Problem requirements:
Every line in the entries that holds "provides" should be identified and copied.

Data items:
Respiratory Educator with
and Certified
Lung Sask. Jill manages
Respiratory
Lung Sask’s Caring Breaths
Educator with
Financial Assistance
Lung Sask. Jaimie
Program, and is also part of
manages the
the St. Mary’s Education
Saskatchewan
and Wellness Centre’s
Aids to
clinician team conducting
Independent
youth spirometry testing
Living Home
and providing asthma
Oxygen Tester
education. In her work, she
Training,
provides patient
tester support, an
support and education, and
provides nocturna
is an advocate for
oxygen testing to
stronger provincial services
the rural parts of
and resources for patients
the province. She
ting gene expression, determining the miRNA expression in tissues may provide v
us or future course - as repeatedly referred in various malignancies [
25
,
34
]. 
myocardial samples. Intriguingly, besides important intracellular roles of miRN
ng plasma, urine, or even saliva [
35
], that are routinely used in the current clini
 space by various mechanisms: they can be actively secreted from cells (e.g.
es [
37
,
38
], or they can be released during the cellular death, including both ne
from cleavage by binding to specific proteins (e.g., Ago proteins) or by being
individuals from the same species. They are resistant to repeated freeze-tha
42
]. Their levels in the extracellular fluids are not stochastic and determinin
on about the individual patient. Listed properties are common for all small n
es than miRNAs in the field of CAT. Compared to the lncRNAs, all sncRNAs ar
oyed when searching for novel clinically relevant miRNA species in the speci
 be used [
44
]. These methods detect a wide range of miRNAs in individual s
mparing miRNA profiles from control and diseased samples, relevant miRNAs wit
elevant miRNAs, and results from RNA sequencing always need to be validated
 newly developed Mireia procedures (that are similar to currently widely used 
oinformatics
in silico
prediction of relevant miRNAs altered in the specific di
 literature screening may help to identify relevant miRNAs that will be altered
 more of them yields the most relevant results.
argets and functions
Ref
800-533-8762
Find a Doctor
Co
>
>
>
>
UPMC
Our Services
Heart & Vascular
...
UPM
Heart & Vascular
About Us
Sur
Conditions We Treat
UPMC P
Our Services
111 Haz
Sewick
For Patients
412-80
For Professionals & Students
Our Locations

Answer for the task:
provides patient
provides nocturna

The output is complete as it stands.